SATIRE OR PARODY
(compliance with principles expressed or implied in Campbell v. Acuff-Rose Music, Inc. not assured)
Texas Attorney General Paxton seems to have a first-year-civil-procedure problem. So do those who signed That Complaint along with him. Well, they've got more than one problem. But most of the other problems flow from their inability to resolve this one.
One of the main principles of the common law is that one must sue the actual party that is both legally and factually responsible for the wrong that one is asking the court to remedy. Sometimes — like in the state next door to Gen Paxton — the plaintiff (claimant) can add others who may be partially or jointly reponsible for performing any remedy as a "direct action" (see La. Rev. Stat. § 22:1269 (suing the insurer)). But even under the direct-action rubric, one must still correctly name the actual party or parties that caused harm; one cannot sue the insurer alone.
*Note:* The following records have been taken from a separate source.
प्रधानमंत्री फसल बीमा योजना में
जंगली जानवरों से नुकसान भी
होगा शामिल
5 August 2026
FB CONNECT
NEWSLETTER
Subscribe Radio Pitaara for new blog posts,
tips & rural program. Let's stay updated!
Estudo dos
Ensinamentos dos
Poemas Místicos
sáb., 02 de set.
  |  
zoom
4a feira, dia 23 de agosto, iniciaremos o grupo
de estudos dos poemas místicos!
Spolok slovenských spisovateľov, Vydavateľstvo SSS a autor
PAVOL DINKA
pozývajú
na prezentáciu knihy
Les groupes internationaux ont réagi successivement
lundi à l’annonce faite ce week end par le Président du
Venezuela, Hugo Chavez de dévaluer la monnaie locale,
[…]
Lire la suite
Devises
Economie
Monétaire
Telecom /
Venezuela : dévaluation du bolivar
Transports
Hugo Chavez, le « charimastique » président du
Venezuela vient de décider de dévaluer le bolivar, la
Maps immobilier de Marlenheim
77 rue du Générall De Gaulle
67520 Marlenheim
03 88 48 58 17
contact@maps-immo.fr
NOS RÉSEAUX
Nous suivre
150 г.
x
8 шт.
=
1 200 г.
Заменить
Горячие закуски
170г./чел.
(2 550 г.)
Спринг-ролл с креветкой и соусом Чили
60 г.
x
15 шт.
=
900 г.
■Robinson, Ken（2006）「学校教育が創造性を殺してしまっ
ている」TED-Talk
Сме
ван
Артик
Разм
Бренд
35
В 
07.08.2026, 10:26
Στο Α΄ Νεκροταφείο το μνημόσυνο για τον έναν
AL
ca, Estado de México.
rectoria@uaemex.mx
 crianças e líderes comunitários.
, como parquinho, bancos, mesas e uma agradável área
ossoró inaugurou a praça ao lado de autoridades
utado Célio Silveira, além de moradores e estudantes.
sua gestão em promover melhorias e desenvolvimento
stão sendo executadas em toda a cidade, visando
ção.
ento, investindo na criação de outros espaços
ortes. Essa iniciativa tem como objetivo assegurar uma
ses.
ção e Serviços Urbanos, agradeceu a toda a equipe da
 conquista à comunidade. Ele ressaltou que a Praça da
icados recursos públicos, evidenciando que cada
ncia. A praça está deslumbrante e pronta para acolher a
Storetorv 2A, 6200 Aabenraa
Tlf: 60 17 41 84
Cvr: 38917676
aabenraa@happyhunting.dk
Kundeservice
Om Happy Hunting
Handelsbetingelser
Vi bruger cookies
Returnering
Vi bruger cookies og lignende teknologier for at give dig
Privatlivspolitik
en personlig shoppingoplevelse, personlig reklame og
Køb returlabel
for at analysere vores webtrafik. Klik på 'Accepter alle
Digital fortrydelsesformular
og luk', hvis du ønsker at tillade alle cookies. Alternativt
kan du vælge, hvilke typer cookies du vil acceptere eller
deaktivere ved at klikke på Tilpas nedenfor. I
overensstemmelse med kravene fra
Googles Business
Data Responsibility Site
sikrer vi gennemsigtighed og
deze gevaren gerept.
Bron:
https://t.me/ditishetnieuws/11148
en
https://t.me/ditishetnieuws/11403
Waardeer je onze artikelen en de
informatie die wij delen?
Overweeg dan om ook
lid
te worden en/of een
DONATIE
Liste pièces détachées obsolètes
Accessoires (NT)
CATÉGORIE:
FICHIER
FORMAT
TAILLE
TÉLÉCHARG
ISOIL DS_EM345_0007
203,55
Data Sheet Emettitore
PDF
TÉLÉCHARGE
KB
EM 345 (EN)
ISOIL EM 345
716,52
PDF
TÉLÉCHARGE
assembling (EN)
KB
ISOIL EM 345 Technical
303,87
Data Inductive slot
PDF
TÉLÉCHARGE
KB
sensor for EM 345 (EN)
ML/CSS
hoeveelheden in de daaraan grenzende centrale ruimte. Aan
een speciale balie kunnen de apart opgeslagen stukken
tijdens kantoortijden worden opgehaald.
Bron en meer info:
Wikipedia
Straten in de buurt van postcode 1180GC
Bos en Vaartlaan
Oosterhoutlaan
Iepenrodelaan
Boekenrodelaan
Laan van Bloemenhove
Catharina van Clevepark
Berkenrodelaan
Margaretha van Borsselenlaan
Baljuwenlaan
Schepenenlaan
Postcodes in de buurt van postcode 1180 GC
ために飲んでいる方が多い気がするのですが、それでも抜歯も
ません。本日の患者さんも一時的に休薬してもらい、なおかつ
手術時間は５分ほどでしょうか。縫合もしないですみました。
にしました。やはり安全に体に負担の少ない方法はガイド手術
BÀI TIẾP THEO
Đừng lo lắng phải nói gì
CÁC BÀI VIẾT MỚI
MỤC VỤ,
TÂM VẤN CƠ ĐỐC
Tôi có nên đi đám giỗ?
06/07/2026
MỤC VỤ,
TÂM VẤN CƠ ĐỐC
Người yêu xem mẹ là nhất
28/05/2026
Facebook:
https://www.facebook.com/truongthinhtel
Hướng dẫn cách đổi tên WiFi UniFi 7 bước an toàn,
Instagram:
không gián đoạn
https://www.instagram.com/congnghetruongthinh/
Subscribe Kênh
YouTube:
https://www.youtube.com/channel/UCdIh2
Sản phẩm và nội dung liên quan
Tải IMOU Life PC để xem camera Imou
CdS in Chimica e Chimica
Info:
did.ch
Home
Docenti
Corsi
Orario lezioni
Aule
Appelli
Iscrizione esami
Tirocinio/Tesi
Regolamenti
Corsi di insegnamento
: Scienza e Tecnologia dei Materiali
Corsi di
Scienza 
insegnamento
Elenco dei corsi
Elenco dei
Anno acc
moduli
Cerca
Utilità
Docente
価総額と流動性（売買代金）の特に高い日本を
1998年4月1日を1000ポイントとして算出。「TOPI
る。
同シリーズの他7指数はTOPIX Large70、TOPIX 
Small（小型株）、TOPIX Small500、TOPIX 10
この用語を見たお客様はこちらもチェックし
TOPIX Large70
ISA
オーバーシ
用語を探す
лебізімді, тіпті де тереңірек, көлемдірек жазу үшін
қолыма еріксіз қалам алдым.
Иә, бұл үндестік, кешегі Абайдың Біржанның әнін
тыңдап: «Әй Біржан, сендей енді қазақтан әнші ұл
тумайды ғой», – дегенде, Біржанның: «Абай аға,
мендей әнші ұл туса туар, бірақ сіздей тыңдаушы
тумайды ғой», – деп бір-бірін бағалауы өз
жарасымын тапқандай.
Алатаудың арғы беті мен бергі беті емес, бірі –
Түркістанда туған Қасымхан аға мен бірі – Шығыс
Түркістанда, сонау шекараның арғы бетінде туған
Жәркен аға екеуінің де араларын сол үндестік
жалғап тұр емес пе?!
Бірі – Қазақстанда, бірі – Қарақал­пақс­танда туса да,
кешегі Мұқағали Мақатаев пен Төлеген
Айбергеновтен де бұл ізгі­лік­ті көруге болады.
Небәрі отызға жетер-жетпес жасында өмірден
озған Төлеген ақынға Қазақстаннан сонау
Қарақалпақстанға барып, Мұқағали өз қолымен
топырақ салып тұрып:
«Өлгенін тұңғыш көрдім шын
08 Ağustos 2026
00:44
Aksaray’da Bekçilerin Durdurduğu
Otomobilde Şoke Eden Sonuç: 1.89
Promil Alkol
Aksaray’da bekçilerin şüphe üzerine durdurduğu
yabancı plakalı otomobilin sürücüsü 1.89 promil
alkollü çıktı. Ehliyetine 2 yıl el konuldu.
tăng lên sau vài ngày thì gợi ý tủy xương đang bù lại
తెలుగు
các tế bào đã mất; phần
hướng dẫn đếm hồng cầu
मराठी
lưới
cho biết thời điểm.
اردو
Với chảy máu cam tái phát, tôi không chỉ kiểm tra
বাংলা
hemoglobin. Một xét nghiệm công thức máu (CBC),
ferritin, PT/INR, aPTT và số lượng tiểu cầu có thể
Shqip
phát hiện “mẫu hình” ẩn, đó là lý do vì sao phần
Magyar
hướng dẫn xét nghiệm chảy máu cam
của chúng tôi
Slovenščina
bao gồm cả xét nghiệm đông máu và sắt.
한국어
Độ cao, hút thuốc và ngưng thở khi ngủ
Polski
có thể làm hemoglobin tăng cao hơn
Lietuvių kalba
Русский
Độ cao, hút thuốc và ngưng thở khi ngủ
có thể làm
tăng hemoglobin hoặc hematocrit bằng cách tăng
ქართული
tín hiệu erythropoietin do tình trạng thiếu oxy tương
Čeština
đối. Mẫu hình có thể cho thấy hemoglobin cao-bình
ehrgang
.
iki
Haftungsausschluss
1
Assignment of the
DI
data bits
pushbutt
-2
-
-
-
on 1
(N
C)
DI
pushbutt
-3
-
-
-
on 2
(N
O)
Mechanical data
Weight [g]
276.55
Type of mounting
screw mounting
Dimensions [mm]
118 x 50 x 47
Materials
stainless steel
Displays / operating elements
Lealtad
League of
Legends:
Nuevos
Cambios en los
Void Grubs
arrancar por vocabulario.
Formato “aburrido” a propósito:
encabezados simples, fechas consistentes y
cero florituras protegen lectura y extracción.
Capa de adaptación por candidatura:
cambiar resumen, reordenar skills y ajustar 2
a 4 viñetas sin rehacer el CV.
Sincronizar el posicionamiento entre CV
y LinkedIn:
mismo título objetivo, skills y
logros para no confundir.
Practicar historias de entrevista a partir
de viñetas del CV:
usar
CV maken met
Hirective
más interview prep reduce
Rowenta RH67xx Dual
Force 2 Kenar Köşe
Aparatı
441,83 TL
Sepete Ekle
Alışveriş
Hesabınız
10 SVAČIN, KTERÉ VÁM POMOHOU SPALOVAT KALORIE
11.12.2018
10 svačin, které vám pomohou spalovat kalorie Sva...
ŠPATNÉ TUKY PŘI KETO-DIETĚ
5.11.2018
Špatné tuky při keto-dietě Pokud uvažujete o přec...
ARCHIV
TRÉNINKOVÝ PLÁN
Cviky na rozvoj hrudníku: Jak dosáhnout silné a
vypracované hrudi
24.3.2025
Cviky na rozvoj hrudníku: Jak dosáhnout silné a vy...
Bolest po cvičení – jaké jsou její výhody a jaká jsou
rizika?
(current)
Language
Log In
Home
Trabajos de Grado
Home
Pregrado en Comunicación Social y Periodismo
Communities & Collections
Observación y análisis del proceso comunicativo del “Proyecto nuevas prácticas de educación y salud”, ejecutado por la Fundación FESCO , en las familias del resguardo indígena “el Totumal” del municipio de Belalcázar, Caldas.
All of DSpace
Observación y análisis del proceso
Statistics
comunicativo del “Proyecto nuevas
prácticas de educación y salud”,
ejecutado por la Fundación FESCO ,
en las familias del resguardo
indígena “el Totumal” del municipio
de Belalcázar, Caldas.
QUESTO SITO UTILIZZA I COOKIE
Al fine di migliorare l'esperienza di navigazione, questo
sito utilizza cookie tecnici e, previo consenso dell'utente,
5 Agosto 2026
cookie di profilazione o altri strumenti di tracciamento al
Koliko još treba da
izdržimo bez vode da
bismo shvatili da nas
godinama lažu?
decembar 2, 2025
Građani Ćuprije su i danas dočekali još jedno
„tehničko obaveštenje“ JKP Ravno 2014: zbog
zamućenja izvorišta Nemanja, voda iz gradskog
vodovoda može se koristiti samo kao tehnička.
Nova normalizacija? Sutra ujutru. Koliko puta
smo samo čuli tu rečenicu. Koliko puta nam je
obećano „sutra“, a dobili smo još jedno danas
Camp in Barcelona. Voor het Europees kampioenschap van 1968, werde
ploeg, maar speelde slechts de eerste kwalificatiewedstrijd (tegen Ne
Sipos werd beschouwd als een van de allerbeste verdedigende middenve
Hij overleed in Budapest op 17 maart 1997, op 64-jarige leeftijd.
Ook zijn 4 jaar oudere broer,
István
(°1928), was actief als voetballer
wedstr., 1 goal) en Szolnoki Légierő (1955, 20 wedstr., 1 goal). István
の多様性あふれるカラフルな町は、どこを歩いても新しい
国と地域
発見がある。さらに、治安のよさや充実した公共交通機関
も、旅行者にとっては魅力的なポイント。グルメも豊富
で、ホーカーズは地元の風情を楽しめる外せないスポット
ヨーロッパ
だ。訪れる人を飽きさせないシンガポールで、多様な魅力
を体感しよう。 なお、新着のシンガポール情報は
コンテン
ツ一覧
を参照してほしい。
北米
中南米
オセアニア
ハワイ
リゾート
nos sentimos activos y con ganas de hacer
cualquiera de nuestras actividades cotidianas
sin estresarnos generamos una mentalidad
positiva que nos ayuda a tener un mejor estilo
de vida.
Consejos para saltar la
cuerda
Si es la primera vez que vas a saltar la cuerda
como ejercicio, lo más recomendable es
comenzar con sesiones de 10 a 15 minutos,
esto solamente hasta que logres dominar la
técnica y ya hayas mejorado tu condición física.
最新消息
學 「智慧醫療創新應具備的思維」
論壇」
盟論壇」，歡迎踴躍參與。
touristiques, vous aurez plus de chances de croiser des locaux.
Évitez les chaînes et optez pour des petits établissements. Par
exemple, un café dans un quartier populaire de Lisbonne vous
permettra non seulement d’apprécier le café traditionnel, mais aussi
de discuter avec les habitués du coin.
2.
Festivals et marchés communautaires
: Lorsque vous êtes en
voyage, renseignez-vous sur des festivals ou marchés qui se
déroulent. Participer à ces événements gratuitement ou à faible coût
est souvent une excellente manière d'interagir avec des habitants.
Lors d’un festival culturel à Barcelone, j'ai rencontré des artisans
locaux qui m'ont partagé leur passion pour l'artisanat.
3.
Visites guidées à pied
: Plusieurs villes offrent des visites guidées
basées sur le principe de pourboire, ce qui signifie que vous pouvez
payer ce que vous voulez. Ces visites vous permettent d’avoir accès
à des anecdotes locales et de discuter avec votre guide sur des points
The latter, however, is precisely what Texas v. Pennsylvania et al., No. 22–O–155 [sic], does. This "matter" never should have been Texas v. Pennsylvania et al. Very much in the style of a forfeiture action, it should have been Texas v. 1,995,691 Unidentified Pennsylvania Voters, et al. Which exposes what Gen Paxton is really saying: The yahoos1 in Philadelphia and Pittsburgh voted wrong… in substance, because a mere procedural failure would not harm any interest of Gen Paxton or the State of Texas. There were 595,538 mail-in voters in Pennsylvania who clearly didn't harm Texas (they voted "correctly"). If this all sounds far too much like some bad 1970s film about illusory elections in banana republics (or Spain or Greece… or the Soviet Union, bringing a new shade of meaning to "Red State"…), it should. I am reminded of "direct action" lawsuits against gun manufacturers that fail to name the individual who pulled the trigger, a defect any 1L can identify (and will be expected to identify a couple years later on the bar exam) — and that Gen Paxton has identified himself, more than once. Now I know that sports rivalries can be a bit overboard, but this is excessive even when the Cowboys play the Eagles and both teams could still finish the season with a winning record.
So, Texas bar regulators, we have a clear breach of Tex. Disc. R. Prof. Cond. 1.01 here ("an incompetent lawyer is subject to discipline," id. com. 6). Watcha gonna do about it? And what does this say about your bar exam as a screen for attorney competence?